Copy word for word the stretch of lines below, from the very first line through the line containing "Reading left to right, transcribe", with both ends included.
===============
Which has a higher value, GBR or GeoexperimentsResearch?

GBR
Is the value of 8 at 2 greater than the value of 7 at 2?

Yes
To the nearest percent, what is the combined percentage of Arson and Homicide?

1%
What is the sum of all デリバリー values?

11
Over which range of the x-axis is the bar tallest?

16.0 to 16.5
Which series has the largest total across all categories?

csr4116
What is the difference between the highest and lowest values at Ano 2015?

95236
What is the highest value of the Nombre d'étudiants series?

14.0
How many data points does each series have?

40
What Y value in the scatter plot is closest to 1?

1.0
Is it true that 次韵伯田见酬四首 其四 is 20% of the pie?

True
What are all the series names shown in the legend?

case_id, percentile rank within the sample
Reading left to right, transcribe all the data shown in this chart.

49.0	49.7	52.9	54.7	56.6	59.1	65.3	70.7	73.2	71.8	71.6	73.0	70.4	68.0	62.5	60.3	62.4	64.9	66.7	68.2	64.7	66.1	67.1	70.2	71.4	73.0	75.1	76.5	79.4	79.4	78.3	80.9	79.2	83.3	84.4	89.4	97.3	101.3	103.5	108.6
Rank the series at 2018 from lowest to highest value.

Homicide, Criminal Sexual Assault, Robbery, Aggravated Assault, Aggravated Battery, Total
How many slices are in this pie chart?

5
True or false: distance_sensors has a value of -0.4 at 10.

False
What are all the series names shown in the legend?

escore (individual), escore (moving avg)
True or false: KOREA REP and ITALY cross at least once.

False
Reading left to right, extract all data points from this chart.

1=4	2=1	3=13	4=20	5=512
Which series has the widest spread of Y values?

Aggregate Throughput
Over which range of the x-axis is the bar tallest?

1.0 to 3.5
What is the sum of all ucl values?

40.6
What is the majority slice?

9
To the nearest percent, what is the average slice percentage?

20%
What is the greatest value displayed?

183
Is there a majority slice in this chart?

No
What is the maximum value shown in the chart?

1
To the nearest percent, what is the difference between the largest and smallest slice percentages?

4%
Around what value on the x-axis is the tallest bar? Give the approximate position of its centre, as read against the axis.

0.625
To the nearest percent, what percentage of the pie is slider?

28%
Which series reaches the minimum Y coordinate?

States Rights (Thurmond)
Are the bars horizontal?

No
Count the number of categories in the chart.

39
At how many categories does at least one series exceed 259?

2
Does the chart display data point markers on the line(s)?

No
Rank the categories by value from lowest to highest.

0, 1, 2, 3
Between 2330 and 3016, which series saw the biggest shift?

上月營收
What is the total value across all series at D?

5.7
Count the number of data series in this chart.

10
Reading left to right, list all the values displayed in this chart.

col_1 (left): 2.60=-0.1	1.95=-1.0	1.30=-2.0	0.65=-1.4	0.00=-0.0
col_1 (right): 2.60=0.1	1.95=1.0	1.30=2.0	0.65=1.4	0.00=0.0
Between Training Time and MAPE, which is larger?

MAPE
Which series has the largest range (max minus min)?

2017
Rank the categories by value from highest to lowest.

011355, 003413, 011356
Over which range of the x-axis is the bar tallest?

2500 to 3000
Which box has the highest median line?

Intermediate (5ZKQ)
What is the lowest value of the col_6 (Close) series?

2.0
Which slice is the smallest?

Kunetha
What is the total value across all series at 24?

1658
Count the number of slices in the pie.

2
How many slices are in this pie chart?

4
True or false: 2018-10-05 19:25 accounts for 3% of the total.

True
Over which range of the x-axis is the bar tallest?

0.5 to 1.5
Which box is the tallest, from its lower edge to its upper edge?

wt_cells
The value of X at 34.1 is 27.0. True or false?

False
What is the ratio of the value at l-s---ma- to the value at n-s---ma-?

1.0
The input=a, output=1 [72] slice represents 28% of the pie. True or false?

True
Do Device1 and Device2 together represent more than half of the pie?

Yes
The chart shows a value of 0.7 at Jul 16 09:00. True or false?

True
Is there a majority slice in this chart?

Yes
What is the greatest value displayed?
===============
Your solution:
Which has a higher value, GBR or GeoexperimentsResearch?

GBR
Is the value of 8 at 2 greater than the value of 7 at 2?

Yes
To the nearest percent, what is the combined percentage of Arson and Homicide?

1%
What is the sum of all デリバリー values?

11
Over which range of the x-axis is the bar tallest?

16.0 to 16.5
Which series has the largest total across all categories?

csr4116
What is the difference between the highest and lowest values at Ano 2015?

95236
What is the highest value of the Nombre d'étudiants series?

14.0
How many data points does each series have?

40
What Y value in the scatter plot is closest to 1?

1.0
Is it true that 次韵伯田见酬四首 其四 is 20% of the pie?

True
What are all the series names shown in the legend?

case_id, percentile rank within the sample
Reading left to right, transcribe all the data shown in this chart.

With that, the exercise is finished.